## [WHAT TO DO]
From the line with "slide_number [50, 1062, 363, 1122]" to the line with "Rendered at 1500 by 844 pixels.", retype every line exactly, including those two, and leave out the rest of the data below.

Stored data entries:
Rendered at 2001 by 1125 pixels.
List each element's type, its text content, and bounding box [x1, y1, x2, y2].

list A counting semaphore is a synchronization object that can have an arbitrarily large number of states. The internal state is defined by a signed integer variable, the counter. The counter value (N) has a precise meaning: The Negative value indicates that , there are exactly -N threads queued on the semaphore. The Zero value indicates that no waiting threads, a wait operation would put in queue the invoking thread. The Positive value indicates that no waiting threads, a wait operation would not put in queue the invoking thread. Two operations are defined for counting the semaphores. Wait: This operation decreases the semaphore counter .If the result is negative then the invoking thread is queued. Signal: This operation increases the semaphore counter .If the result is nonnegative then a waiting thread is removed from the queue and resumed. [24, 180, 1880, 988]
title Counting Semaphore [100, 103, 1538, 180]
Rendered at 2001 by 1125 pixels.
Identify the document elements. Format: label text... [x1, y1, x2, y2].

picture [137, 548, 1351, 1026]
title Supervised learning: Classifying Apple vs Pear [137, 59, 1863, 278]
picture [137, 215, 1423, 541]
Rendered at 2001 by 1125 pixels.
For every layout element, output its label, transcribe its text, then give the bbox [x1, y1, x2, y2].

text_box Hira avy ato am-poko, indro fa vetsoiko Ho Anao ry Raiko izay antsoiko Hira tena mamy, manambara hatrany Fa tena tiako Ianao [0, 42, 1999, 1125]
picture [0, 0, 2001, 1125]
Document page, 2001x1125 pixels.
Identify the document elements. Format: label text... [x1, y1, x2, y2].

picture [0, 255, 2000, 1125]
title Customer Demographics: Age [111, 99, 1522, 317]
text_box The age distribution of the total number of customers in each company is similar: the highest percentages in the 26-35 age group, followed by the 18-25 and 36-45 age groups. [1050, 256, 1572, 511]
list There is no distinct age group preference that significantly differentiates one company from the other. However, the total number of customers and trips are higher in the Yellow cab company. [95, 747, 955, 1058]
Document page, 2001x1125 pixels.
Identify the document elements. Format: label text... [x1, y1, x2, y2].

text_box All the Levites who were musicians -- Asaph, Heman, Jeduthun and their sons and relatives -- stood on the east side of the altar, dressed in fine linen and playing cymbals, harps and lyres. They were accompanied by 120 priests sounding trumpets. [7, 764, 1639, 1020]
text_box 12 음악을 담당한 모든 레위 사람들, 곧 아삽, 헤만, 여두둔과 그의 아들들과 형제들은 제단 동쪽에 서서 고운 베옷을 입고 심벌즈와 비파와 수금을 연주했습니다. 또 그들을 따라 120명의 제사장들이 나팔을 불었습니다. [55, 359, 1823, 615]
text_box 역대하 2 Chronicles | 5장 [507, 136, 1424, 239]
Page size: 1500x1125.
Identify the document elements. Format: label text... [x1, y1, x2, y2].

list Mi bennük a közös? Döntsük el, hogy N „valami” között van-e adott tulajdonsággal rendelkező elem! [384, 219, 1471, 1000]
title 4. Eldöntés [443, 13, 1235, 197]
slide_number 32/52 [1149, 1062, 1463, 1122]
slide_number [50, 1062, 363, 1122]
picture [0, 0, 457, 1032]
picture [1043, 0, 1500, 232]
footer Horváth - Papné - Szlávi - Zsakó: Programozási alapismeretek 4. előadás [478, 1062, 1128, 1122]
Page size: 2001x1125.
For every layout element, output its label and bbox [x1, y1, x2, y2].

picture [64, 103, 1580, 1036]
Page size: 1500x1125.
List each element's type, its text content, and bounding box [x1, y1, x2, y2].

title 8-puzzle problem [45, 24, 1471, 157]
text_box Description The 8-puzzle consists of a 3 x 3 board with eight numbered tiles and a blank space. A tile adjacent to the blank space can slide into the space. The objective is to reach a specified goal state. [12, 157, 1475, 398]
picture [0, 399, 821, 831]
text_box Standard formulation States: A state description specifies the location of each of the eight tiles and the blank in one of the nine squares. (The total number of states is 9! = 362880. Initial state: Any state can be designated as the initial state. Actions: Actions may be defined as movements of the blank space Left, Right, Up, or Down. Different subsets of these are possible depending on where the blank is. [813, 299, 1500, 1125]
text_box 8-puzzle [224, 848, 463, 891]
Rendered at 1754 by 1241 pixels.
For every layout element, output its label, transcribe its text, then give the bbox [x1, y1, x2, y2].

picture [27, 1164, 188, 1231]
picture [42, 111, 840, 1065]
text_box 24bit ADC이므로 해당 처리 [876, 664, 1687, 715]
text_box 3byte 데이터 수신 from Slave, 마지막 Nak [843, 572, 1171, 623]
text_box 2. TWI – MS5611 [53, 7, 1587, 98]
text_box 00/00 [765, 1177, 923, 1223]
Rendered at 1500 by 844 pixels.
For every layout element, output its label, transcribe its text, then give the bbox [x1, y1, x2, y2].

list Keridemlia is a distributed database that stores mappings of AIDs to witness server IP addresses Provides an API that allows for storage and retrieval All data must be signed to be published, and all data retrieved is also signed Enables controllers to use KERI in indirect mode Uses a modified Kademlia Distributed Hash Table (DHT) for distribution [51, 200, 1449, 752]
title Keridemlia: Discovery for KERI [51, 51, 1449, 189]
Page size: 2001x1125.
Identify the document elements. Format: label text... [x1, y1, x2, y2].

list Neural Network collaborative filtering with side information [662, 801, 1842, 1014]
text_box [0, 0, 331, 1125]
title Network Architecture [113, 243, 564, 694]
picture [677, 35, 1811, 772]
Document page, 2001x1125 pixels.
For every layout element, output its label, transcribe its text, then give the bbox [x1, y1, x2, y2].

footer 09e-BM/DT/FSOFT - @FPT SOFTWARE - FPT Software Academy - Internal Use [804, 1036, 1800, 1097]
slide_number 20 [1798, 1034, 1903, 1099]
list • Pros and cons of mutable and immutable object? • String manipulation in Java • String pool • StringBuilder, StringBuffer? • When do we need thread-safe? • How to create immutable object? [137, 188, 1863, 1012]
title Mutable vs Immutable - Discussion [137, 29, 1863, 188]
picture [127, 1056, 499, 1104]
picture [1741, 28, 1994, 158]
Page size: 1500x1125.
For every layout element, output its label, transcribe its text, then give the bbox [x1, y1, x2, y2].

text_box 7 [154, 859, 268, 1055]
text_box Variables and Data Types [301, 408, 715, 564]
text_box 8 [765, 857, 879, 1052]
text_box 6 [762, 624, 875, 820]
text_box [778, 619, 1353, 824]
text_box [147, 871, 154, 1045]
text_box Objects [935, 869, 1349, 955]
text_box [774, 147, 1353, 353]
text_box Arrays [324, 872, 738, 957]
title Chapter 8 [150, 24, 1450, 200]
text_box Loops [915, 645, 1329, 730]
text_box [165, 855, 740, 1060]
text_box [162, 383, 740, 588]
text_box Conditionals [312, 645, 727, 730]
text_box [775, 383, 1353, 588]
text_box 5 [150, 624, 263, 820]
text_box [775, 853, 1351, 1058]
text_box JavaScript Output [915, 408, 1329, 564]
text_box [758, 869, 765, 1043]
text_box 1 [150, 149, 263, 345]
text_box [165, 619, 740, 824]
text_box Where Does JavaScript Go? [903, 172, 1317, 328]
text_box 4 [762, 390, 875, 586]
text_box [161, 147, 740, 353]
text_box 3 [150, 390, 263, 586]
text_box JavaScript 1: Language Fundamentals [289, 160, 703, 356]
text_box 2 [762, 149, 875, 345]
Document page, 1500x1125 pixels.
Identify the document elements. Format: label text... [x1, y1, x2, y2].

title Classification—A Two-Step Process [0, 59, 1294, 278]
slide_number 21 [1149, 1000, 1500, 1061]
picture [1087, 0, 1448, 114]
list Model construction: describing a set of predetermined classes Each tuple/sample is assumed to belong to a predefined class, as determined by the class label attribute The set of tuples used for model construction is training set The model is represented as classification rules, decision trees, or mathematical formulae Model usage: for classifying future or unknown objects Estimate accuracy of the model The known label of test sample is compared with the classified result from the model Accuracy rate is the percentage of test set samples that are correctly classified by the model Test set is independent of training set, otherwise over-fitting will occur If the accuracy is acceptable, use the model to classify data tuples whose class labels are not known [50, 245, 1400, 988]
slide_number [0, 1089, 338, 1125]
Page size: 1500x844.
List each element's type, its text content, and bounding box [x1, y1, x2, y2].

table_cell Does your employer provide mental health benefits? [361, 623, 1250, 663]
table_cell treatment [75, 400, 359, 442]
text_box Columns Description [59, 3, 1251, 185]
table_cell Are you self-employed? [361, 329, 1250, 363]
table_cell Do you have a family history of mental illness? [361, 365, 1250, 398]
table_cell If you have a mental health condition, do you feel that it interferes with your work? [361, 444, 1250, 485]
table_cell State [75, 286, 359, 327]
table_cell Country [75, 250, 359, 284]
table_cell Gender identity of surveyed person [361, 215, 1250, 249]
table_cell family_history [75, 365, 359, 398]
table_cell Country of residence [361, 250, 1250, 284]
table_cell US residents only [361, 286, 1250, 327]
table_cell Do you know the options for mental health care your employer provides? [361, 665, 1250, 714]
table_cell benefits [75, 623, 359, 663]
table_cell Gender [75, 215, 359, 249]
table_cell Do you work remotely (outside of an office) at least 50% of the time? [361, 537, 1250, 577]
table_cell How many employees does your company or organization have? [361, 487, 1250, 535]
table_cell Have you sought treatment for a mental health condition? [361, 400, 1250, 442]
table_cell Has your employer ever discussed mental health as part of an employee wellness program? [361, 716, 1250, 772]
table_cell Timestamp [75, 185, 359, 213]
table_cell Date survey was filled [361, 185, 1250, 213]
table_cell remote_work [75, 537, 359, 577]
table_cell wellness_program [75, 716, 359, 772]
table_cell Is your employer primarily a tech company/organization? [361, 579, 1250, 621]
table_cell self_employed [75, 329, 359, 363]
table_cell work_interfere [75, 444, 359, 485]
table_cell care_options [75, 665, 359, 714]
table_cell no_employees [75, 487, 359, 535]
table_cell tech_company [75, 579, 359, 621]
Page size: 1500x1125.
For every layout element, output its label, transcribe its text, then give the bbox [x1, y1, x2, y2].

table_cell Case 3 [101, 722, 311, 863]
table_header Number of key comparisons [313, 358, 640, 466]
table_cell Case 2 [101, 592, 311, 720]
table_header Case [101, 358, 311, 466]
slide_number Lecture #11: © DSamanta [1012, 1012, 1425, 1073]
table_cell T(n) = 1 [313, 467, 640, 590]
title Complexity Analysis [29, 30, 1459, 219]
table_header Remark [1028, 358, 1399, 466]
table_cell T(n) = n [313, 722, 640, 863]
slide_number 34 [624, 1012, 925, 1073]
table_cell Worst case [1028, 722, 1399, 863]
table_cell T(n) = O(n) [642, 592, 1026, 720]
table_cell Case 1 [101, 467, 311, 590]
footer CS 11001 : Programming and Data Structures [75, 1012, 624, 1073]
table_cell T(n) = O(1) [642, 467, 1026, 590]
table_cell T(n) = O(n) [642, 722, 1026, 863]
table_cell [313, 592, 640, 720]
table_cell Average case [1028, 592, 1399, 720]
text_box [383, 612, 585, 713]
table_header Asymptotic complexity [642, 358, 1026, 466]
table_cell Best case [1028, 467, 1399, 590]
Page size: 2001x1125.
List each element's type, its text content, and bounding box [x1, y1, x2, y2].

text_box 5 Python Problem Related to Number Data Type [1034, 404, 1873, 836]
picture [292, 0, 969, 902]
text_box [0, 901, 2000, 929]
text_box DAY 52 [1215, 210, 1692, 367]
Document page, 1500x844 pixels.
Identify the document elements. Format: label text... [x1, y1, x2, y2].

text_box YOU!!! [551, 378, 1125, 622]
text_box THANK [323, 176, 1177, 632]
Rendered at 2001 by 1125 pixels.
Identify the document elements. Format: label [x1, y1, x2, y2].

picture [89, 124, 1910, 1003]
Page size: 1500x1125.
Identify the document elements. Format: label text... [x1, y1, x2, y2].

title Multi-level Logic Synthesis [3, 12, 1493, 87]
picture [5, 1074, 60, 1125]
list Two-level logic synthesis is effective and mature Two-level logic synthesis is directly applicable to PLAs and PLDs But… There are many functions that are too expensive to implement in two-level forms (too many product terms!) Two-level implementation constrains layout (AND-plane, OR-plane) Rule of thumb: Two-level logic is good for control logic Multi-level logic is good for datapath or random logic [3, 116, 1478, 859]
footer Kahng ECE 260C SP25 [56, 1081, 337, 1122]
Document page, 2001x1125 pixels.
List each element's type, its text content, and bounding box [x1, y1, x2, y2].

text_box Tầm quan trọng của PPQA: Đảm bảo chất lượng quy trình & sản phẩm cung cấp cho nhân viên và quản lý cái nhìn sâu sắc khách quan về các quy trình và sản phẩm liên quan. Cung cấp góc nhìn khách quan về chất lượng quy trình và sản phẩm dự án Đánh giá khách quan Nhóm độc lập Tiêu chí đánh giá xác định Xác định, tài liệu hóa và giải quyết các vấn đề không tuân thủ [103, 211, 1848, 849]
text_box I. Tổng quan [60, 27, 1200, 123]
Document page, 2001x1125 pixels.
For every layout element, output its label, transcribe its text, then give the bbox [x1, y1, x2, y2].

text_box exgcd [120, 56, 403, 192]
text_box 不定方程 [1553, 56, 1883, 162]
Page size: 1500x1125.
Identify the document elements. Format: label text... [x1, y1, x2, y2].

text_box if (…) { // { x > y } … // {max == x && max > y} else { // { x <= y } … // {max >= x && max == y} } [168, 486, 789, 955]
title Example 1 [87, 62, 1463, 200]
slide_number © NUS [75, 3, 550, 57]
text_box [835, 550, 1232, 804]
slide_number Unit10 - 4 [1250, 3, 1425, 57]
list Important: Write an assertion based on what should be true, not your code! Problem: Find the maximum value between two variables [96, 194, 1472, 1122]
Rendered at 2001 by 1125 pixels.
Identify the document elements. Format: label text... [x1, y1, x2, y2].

## [SOLUTION TO THE EXERCISE]
slide_number [50, 1062, 363, 1122]
picture [0, 0, 457, 1032]
picture [1043, 0, 1500, 232]
footer Horváth - Papné - Szlávi - Zsakó: Programozási alapismeretek 4. előadás [478, 1062, 1128, 1122]
Page size: 2001x1125.
For every layout element, output its label and bbox [x1, y1, x2, y2].

picture [64, 103, 1580, 1036]
Page size: 1500x1125.
List each element's type, its text content, and bounding box [x1, y1, x2, y2].

title 8-puzzle problem [45, 24, 1471, 157]
text_box Description The 8-puzzle consists of a 3 x 3 board with eight numbered tiles and a blank space. A tile adjacent to the blank space can slide into the space. The objective is to reach a specified goal state. [12, 157, 1475, 398]
picture [0, 399, 821, 831]
text_box Standard formulation States: A state description specifies the location of each of the eight tiles and the blank in one of the nine squares. (The total number of states is 9! = 362880. Initial state: Any state can be designated as the initial state. Actions: Actions may be defined as movements of the blank space Left, Right, Up, or Down. Different subsets of these are possible depending on where the blank is. [813, 299, 1500, 1125]
text_box 8-puzzle [224, 848, 463, 891]
Rendered at 1754 by 1241 pixels.
For every layout element, output its label, transcribe its text, then give the bbox [x1, y1, x2, y2].

picture [27, 1164, 188, 1231]
picture [42, 111, 840, 1065]
text_box 24bit ADC이므로 해당 처리 [876, 664, 1687, 715]
text_box 3byte 데이터 수신 from Slave, 마지막 Nak [843, 572, 1171, 623]
text_box 2. TWI – MS5611 [53, 7, 1587, 98]
text_box 00/00 [765, 1177, 923, 1223]
Rendered at 1500 by 844 pixels.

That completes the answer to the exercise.